### Seçilmiş bölüm ###

Diktatör, mücadele, cesaret ve diğer şeyler…

Rol aldığı Sadece Diktatör oyunuyla birlikte kendisi de pek çok kentte yasaklanan Barış Atay’la hem kişisel hem de Türkiye’nin sansür gündemini konuştuk…


ÖZLEM ALTUNOK – ÖZGÜN ÖZÇER

Barış Atay, Sadece Diktatör oyununa gelen zincirleme yasağın ardından tiyatro toplulukları başta olmak üzere geniş bir destekle sosyal medyada Diktatörü Okuyoruz eylemiyle sansürü ifşa etti, boşa düşürdü.

Atay, oyunu yakında internet üzerinden paylaşmayı planlıyor. Yeni filmi ise kurgu aşamasında, gösterime girdiğinde jeneriğe “Kültür Bakanlığı’ndan destek talep etmemiştir” notunu düşeceğini söylüyor. Sosyal medyada bildiğiniz gibi, politik gündeme dair yaptığı yorumlarla hep aktif…

Çok mu cesur Barış Atay? Sadece atılacak bir geri adım olmadığını düşünüyor, ileriye bakıyor. Sadece Diktatör’de de söylediği gibi yol alıyor: “Cesaretin yoksa hep kaçarsın. Cesaret sadece atılım gücü değil, aynı zamanda direnme yeteneğidir. Ama sen hep kaçtın. Hata yapmama korkusuyla kaçtın, bu en büyük belan, lanetin. Oysa hayat hatalarla ilerler. Bunu bütün girişimciler bilir, bütün sanatçılar bilir, sen bilmezsin…”

### Veriler ###

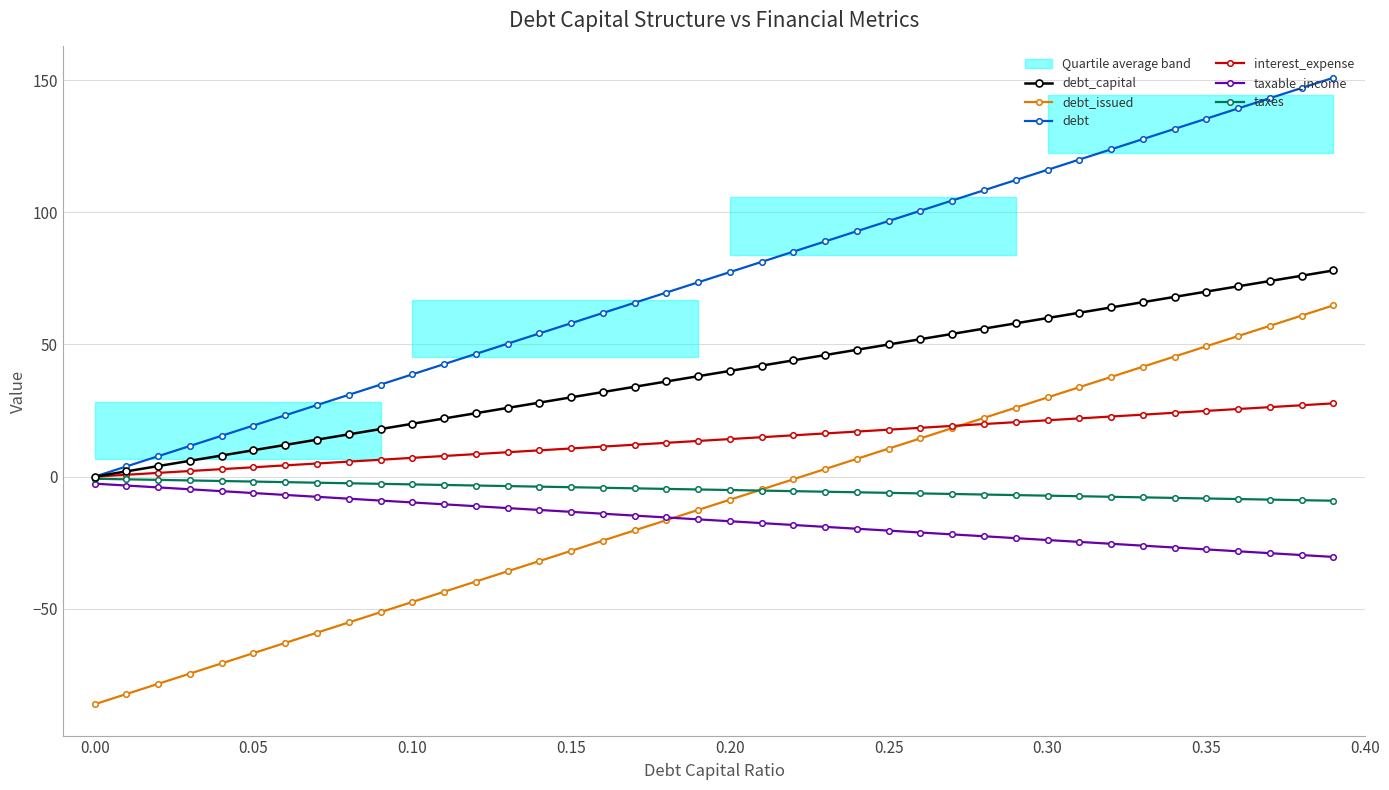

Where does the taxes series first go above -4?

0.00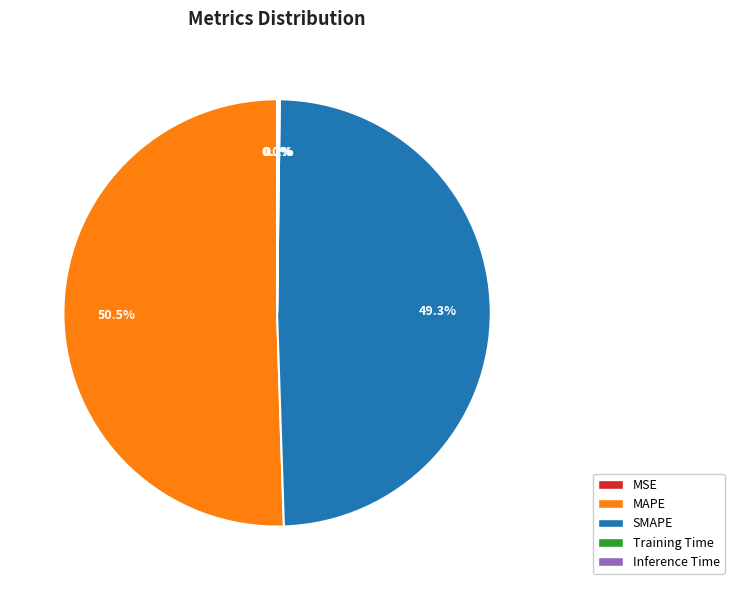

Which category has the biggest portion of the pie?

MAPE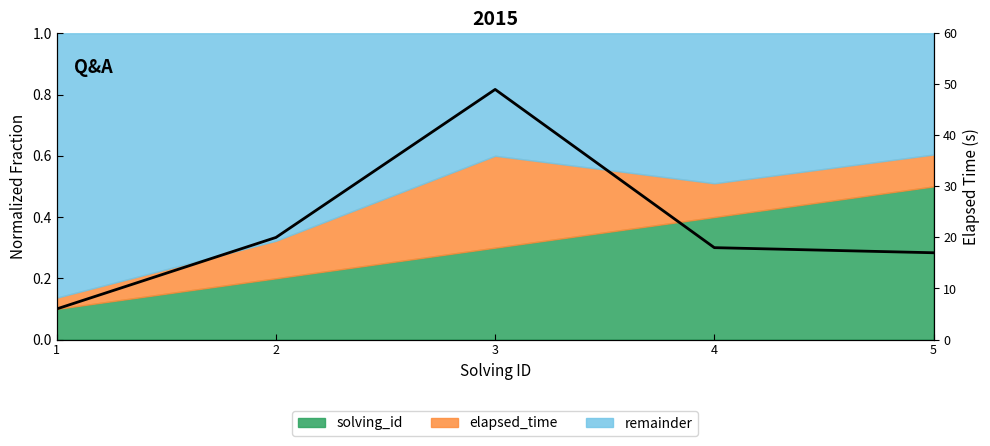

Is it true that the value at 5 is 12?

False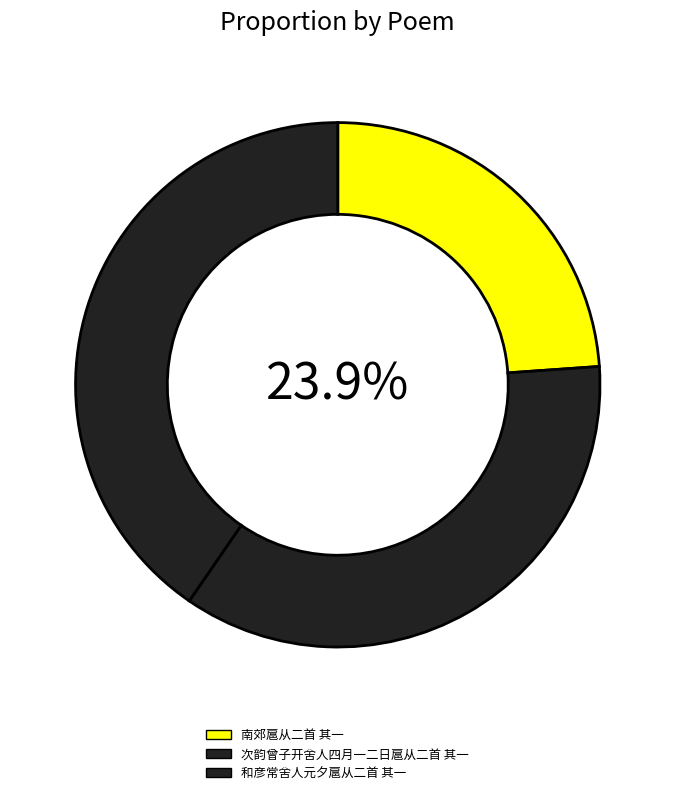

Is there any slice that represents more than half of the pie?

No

###

■ **Yapılacak iş**
Barış Atay söyleşisinin girişine göre şu ifadeler doğru mu: (a) Atay'ın yeni filmi kurgu aşamasındadır; (b) Atay, yeni filmi için Kültür Bakanlığı'ndan destek istemiştir; (c) Atay, Sadece Diktatör oyununu internet üzerinden paylaşmayı planlıyor? Her birine evet ya da hayır deyin ve kararı belirleyen sözleri metinden değiştirmeden alıntılayın.

■ **Yazılı cevap**
(a) Evet: "Yeni filmi ise kurgu aşamasında"
(b) Hayır: "“Kültür Bakanlığı’ndan destek talep etmemiştir” notunu düşeceğini söylüyor"
(c) Evet: "Atay, oyunu yakında internet üzerinden paylaşmayı planlıyor."